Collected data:
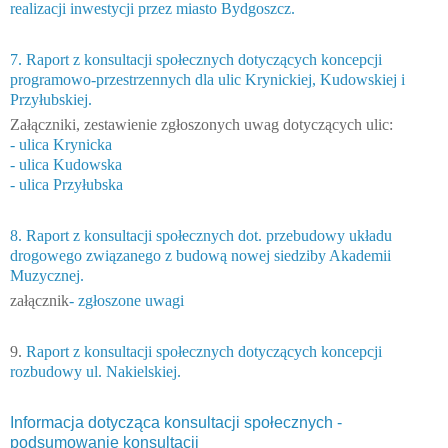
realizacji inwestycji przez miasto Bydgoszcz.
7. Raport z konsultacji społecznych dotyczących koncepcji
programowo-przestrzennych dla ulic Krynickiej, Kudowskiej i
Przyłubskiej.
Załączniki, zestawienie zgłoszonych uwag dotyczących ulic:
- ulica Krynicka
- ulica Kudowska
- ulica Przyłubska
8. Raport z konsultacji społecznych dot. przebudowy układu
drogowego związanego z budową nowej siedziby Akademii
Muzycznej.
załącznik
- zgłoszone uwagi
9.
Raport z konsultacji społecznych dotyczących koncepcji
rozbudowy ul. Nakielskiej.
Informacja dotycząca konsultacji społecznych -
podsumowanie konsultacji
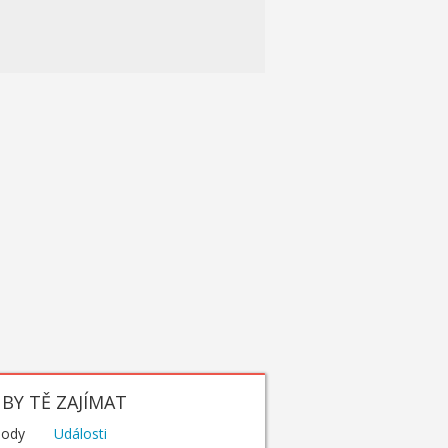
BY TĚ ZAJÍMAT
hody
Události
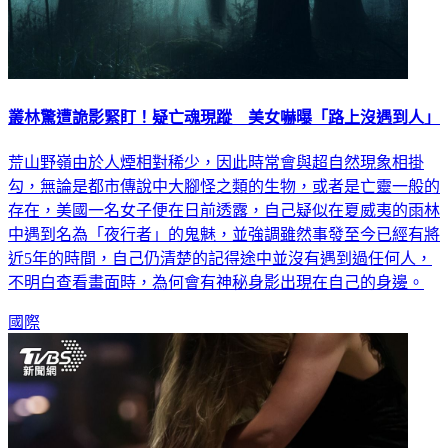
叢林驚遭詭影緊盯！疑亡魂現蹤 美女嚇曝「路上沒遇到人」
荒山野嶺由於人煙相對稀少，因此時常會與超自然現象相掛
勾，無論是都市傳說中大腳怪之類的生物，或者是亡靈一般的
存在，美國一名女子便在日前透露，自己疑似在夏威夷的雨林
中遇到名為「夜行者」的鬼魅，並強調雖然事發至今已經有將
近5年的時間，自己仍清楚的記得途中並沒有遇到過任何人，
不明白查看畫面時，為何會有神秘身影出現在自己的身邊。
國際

» **YOUR INSTRUCTIONS**: Print every line of text from the entries above without changing a character, and leave the pictures out.

» **EXERCISE RESULT**:
realizacji inwestycji przez miasto Bydgoszcz.
7. Raport z konsultacji społecznych dotyczących koncepcji
programowo-przestrzennych dla ulic Krynickiej, Kudowskiej i
Przyłubskiej.
Załączniki, zestawienie zgłoszonych uwag dotyczących ulic:
- ulica Krynicka
- ulica Kudowska
- ulica Przyłubska
8. Raport z konsultacji społecznych dot. przebudowy układu
drogowego związanego z budową nowej siedziby Akademii
Muzycznej.
załącznik
- zgłoszone uwagi
9.
Raport z konsultacji społecznych dotyczących koncepcji
rozbudowy ul. Nakielskiej.
Informacja dotycząca konsultacji społecznych -
podsumowanie konsultacji
BY TĚ ZAJÍMAT
hody
Události
叢林驚遭詭影緊盯！疑亡魂現蹤 美女嚇曝「路上沒遇到人」
荒山野嶺由於人煙相對稀少，因此時常會與超自然現象相掛
勾，無論是都市傳說中大腳怪之類的生物，或者是亡靈一般的
存在，美國一名女子便在日前透露，自己疑似在夏威夷的雨林
中遇到名為「夜行者」的鬼魅，並強調雖然事發至今已經有將
近5年的時間，自己仍清楚的記得途中並沒有遇到過任何人，
不明白查看畫面時，為何會有神秘身影出現在自己的身邊。
國際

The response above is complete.